Tags

, , , , , ,

There’s no doubt that some of the obvious forms of racism comes from the right side of the political aisle. However, whenever it’s exposed, some conservatives goes into deflective mode arguing that the left is guilty of racism more so than the right. We know it’s a way of avoiding any accountability of their part in the problem, but we can’t ignore that racism is not confined to only one end of the spectrum.

Recently, Chris Newman, a black farmer and owner of Sylvanaqua Farms, writes on his Facebook page about the kind of racism he faces. In response to the Love Trumps Hate rally held in Charlottesville to counter alt-right leader’s Richard Spencer’s rally held in the same place defending the statue of Confederate general Robert E. Lee that’s on the verge of being taken down Newman says that the racism he faces aren’t from usual white supremacists but from white liberals.

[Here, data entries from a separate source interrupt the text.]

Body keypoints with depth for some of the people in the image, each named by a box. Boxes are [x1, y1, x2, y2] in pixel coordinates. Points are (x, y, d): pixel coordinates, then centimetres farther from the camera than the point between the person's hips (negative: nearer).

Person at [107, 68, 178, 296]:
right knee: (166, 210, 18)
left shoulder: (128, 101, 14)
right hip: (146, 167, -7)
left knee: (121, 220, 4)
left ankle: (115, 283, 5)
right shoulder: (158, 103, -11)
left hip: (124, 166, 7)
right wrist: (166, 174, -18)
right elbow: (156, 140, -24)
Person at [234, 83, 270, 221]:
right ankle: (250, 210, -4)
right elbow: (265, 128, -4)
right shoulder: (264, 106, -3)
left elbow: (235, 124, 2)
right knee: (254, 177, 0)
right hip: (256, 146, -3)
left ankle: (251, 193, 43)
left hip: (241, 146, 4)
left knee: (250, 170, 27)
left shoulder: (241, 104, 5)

Usually, anything the alt-right does is picked for public ridicule and condemnation as it should be as their racism is in plain sight. However, Newman shed some light on white progressives who appear to be fighting against hate, but have yet to face their own as their racism shows itself:

Newman went on to call out the subtle racism of his neighbors, who purport to be progressive and inclusive but have yet to acknowledge the fact that Charlottesville is, by his estimation, “the most aggressively segregated place” he’s ever lived in.

The farmer recounted that he’s been racially profiled and questioned by police several times after receiving “strange looks from a passerby.”

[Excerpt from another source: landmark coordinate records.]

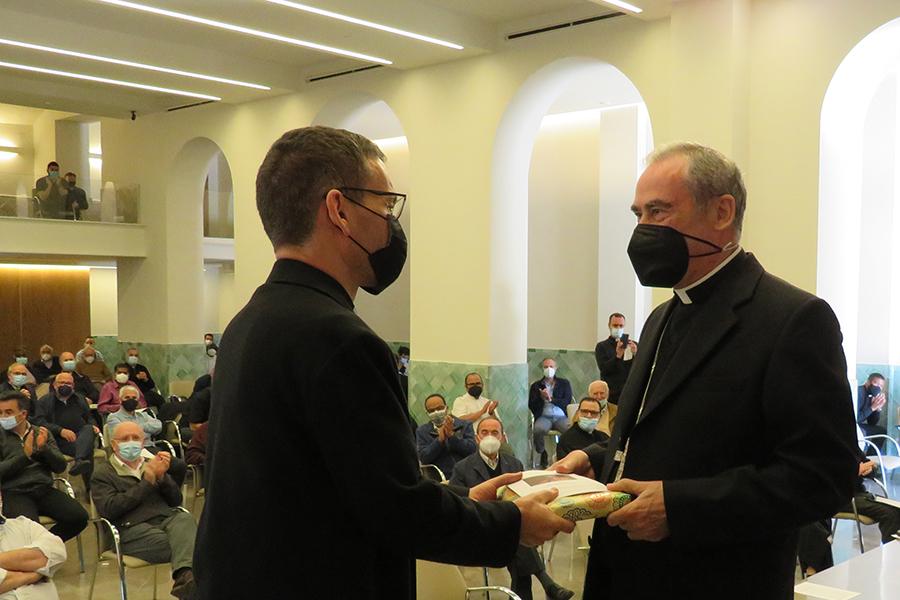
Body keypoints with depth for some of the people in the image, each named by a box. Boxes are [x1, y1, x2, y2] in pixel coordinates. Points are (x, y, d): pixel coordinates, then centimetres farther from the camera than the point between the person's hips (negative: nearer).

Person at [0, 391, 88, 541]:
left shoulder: (41, 433, 15)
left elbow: (60, 466, 8)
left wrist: (44, 448, -8)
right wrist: (25, 455, -13)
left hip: (45, 490, 4)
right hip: (15, 493, -3)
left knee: (79, 517, -18)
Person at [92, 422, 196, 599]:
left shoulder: (150, 464, 27)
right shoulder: (103, 473, 13)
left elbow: (176, 501, 20)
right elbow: (110, 509, -6)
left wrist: (162, 476, 0)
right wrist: (147, 481, -8)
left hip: (167, 519, 4)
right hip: (132, 529, -3)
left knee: (184, 518, -36)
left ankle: (185, 577, -54)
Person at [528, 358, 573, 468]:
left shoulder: (564, 383, 16)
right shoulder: (536, 386, 16)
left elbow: (567, 402, 3)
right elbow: (531, 406, 8)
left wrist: (551, 399, -10)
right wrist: (541, 397, -10)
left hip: (561, 417, 0)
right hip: (544, 417, 0)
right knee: (538, 430, -35)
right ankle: (542, 455, -11)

“It isn’t Richard Spencer calling the cops on me for farming while Black,” Newman wrote. “It’s nervous White women in yoga pants with ‘I’m with her’ and ‘Coexist’ stickers on their German SUVs.”

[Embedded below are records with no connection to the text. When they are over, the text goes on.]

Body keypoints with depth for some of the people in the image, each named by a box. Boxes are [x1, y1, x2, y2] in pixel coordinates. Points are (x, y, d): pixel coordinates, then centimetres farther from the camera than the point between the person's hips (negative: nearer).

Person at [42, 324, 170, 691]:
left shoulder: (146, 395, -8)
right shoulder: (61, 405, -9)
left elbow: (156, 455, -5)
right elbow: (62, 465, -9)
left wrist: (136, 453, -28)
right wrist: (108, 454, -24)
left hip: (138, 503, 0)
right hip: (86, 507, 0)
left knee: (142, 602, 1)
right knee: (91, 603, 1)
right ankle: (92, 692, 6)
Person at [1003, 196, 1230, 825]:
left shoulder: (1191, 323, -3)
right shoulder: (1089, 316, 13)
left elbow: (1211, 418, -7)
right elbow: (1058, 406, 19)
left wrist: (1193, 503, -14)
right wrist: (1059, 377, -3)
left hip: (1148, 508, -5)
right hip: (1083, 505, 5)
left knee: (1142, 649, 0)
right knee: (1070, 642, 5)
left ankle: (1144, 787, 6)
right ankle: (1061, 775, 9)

The farmer went on to suggest that residents of the town who are interested in racial progress should consider how to effect change in their own everyday lives.

“People are so busy going after that easy fix, going after that Confederate flag, that they’re not doing the hard thing, which is thinking, how did we get here, and how the hell do we dig out of institutional racism,” Newman wrote.

If anything, it shows that fighting racism doesn’t make you immune to being a racist, nor does it mean that you no longer have racist thoughts in your head. One can not be born in a racist society and not have racist or prejudiced views. If there are white people who are truly committed to dismantling this form of oppression, they need to examine themselves and face the very problem they’re supposedly against. People of color are sick of posers and talkers, those who act the part but would tremble in fear at the sight of a black man or would see a Latinx and secretly wonder if he(she) is in this country illegally. Bottom line, if you are indeed a white progressive, be one. Don’t just act like one to hide your hate.